PROBLEM DESCRIPTION :: Please copy the material from the line containing "phylum: Tracheophyta" through the last line, both included, reproducing each line character for character.

EXERCISE INPUT ::
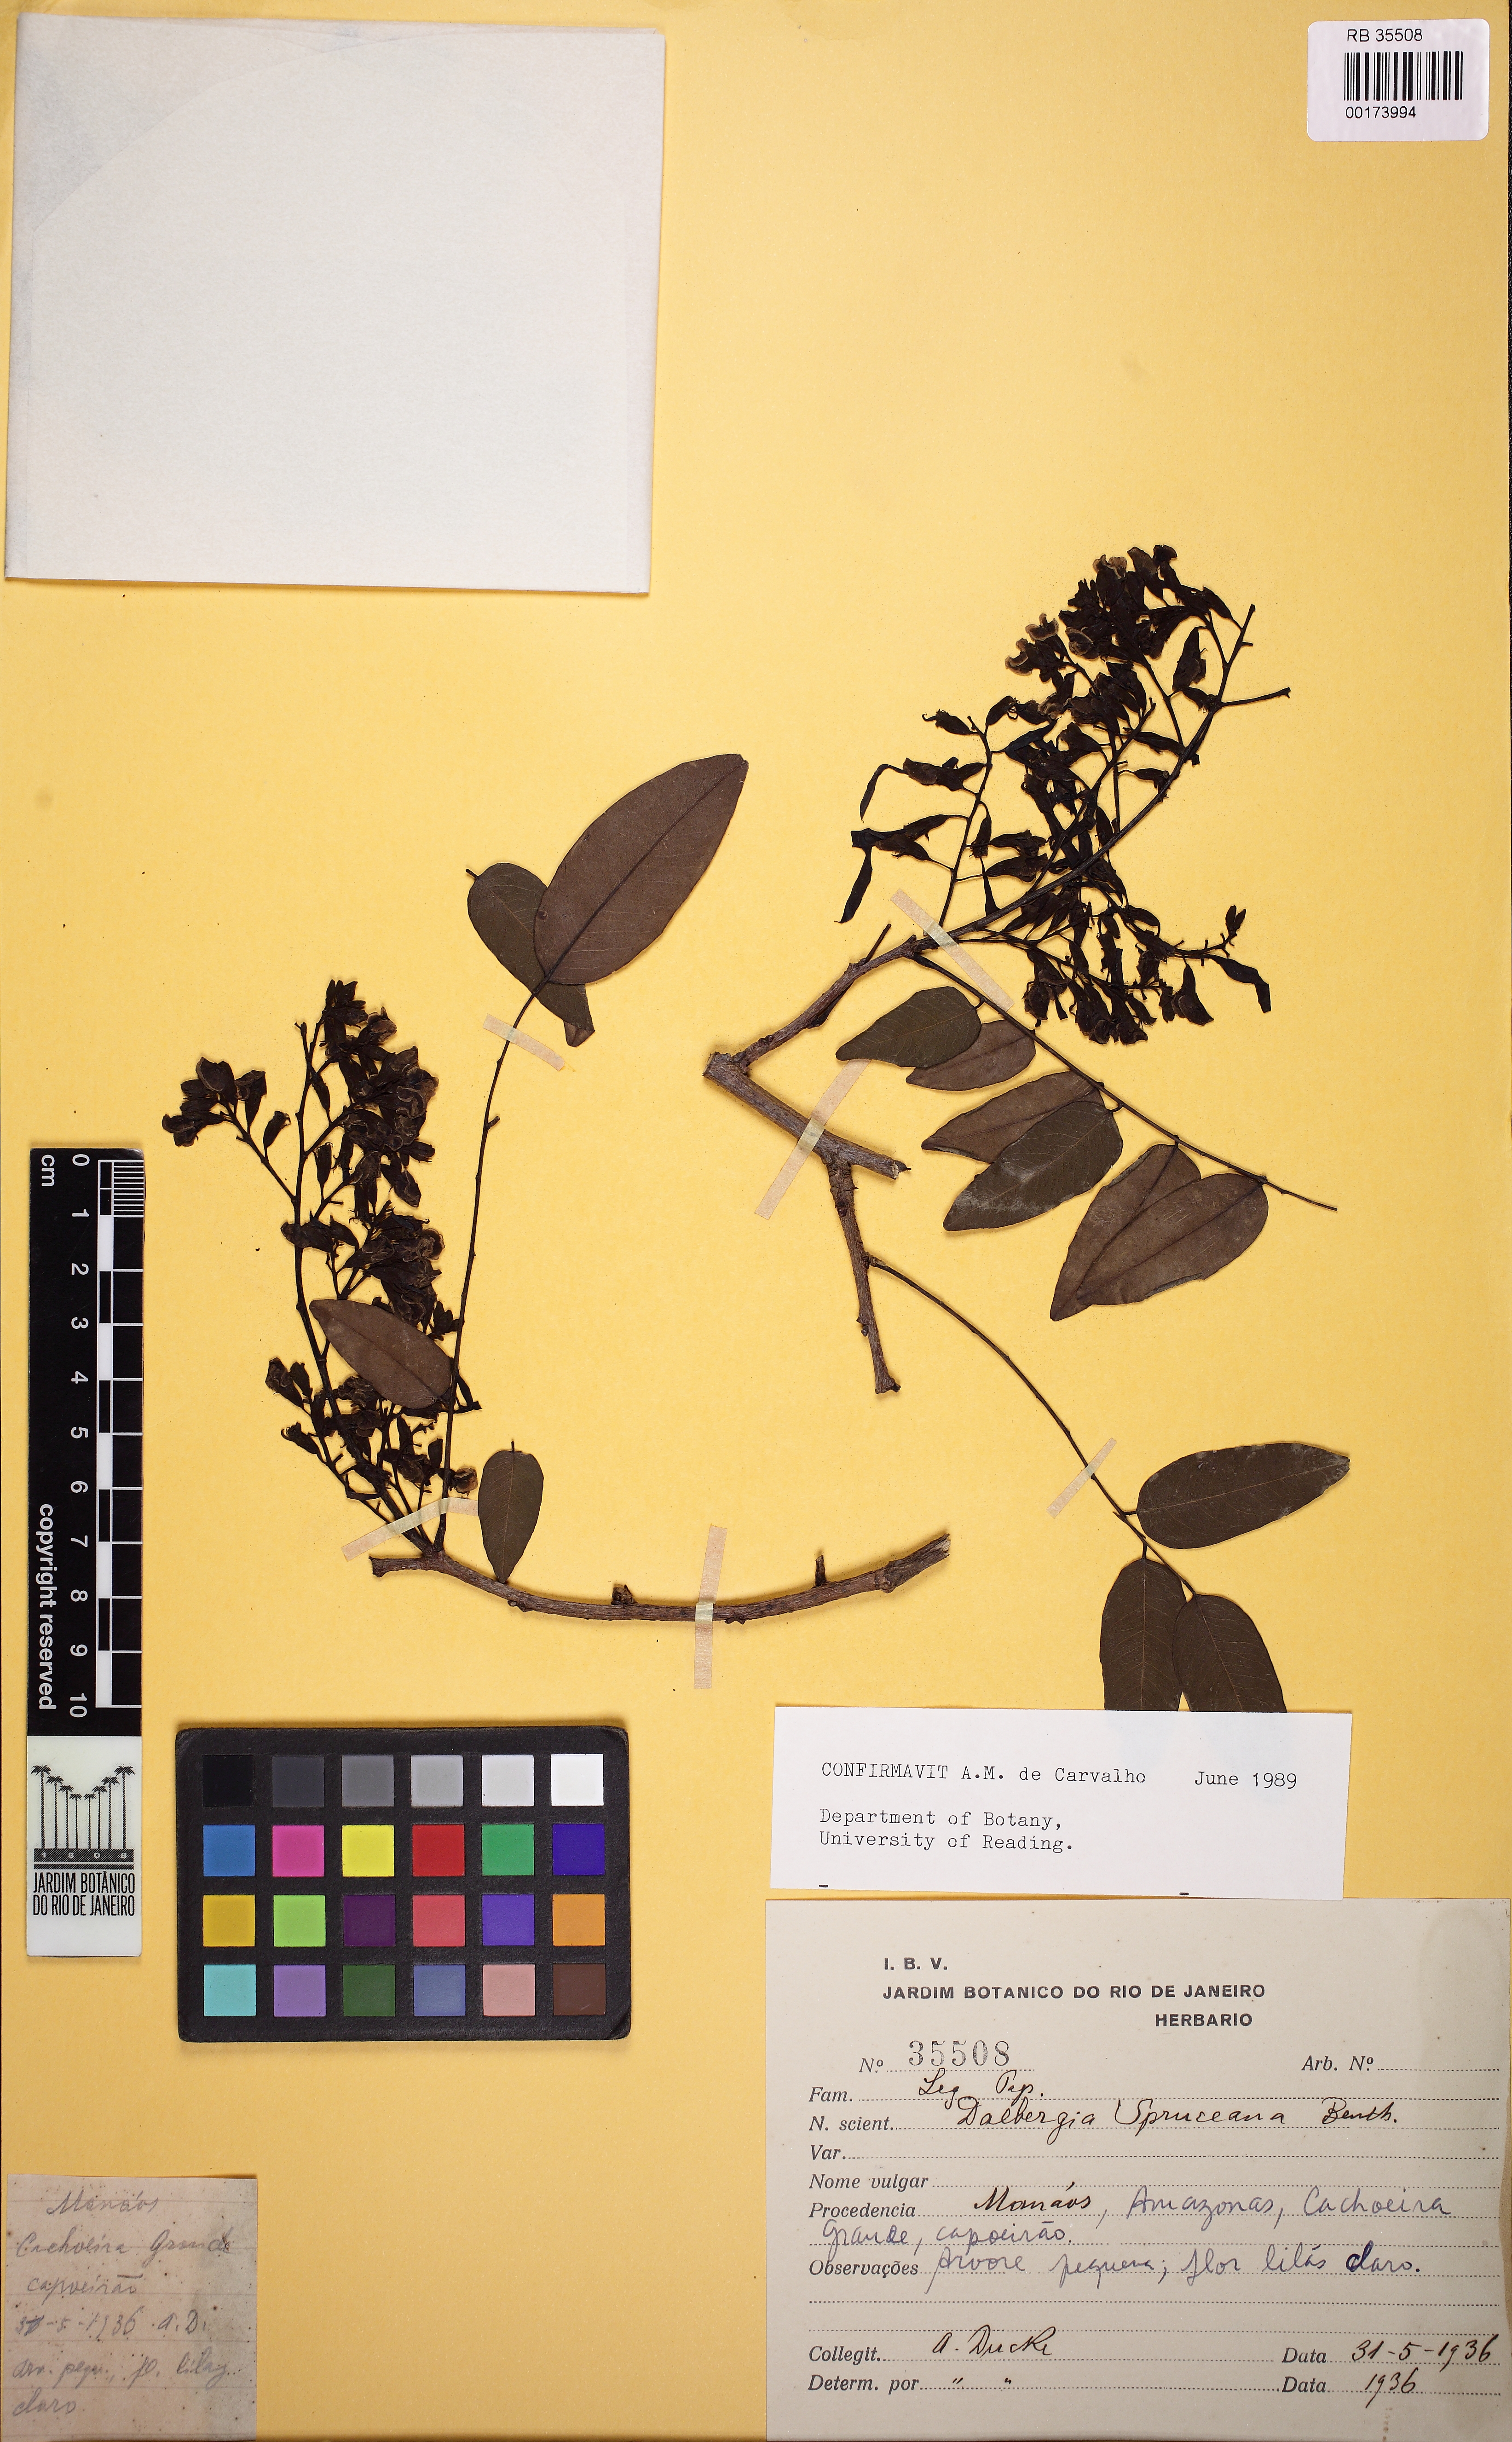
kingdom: Plantae
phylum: Tracheophyta
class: Magnoliopsida
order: Fabales
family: Fabaceae
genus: Dalbergia
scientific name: Dalbergia spruceana
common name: Amazon rosewood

TASK RESULT ::
phylum: Tracheophyta
class: Magnoliopsida
order: Fabales
family: Fabaceae
genus: Dalbergia
scientific name: Dalbergia spruceana
common name: Amazon rosewood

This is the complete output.